*Document excerpt*
━━━━━━━━━━━━━━━━━━━━━━━━━━━━━━

An approximate answer
We'll split the sum you're looking for up into
$ 10 \sum_{i=1}^{10} {i \over 2^{i+2}} - 5 \sum_{i=1}^{10} {1 \over 2^{i+2}}. $
Call this $10S_1 - 5S_2$.
We can write $ S_1 = \sum_{i=1}^{10} {i \over 2^{i+2}} = {1 \over 4} \sum_{i=1}^{10} {i \over 2^i} $ and the result $\sum_{i=1}^\infty i/2^i = 2$ is well-known; thus $S_1 \approx 1/2$.
Similarly, $S_2 \approx \sum_{i=1}^\infty 1/2^{i+2} = 1/4$ by the usual sum of a geometric series.
So your sum is approximately $15/4$. In fact the infinite sum
$ \sum_{i=1}^\infty {10i-5 \over 2^{i+2}} $
is exactly 15/4. We've left off some small positive terms so your sum is a bit less than $15/4$.
An exact form for the sum
As for getting an exact form for the sum: call it $f(n)$. Then we have
$ f(n) = {15 \over 4} - \left( 10 \sum_{i=n+1}^\infty {i \over 2^{i+2}} - 5 \sum_{i=n+1}^\infty {1 \over 2^{i+2}} \right). $
Write this as $f(n) = 15/4 - g(n) + h(n)$.
$h(n)$ is easy -- it's the sum of a geometric series with its first term $5/2^{n+3}$ and ratio $1/2$, so $h(n) = 5/2^{n+2}$.

━━━━━━━━━━━━━━━━━━━━━━━━━━━━━━

*Record list*
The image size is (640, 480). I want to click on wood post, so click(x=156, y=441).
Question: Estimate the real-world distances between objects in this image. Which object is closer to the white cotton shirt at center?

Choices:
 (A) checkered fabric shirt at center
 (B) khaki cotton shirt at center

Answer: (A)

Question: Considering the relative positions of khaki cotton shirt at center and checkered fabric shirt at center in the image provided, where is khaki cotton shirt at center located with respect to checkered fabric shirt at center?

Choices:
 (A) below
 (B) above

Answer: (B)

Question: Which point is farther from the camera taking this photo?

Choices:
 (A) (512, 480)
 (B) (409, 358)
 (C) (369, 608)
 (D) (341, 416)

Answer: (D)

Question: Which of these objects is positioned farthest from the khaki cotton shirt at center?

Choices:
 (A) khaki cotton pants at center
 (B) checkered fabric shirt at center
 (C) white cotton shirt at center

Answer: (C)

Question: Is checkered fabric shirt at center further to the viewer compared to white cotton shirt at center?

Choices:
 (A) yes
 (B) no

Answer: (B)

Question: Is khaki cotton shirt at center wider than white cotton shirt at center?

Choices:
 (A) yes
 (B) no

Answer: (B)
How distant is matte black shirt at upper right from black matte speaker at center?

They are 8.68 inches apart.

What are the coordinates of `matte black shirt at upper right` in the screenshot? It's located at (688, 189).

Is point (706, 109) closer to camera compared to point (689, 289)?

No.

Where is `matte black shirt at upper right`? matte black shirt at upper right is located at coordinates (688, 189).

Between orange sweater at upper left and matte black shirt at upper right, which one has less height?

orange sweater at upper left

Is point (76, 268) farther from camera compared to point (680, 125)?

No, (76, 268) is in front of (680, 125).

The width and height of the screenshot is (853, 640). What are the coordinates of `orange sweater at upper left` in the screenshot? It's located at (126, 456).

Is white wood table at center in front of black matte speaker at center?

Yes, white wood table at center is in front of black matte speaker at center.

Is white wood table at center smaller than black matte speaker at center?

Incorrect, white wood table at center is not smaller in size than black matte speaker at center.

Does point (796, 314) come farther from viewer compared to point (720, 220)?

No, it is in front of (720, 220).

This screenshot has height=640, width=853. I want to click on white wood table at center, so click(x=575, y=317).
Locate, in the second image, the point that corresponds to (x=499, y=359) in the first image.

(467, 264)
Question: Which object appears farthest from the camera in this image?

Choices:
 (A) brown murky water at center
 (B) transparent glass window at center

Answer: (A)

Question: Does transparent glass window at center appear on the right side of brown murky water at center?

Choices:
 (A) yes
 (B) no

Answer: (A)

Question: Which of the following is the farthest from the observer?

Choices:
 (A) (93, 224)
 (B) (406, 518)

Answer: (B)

━━━━━━━━━━━━━━━━━━━━━━━━━━━━━━

*Requests*
1. Answer these from the sum explanation above, one line each:
(a) What value does the explanation give as approximately equal to $S_1$?
(b) Is the sum with ten terms a bit more or a bit less than $15/4$?
(c) What first term and ratio does the geometric series for $h(n)$ have?
2. Write out, word for word, the section of the sum explanation starting with "Similarly, $S_2 \approx" and going on through "15/4 - g(n) + h(n)$.".

*Exercise answers*
1.
(a) $S_1 \approx 1/2$
(b) A bit less than $15/4$
(c) First term $5/2^{n+3}$ and ratio $1/2$

2.
Similarly, $S_2 \approx \sum_{i=1}^\infty 1/2^{i+2} = 1/4$ by the usual sum of a geometric series.
So your sum is approximately $15/4$. In fact the infinite sum
$ \sum_{i=1}^\infty {10i-5 \over 2^{i+2}} $
is exactly 15/4. We've left off some small positive terms so your sum is a bit less than $15/4$.
An exact form for the sum
As for getting an exact form for the sum: call it $f(n)$. Then we have
$ f(n) = {15 \over 4} - \left( 10 \sum_{i=n+1}^\infty {i \over 2^{i+2}} - 5 \sum_{i=n+1}^\infty {1 \over 2^{i+2}} \right). $
Write this as $f(n) = 15/4 - g(n) + h(n)$.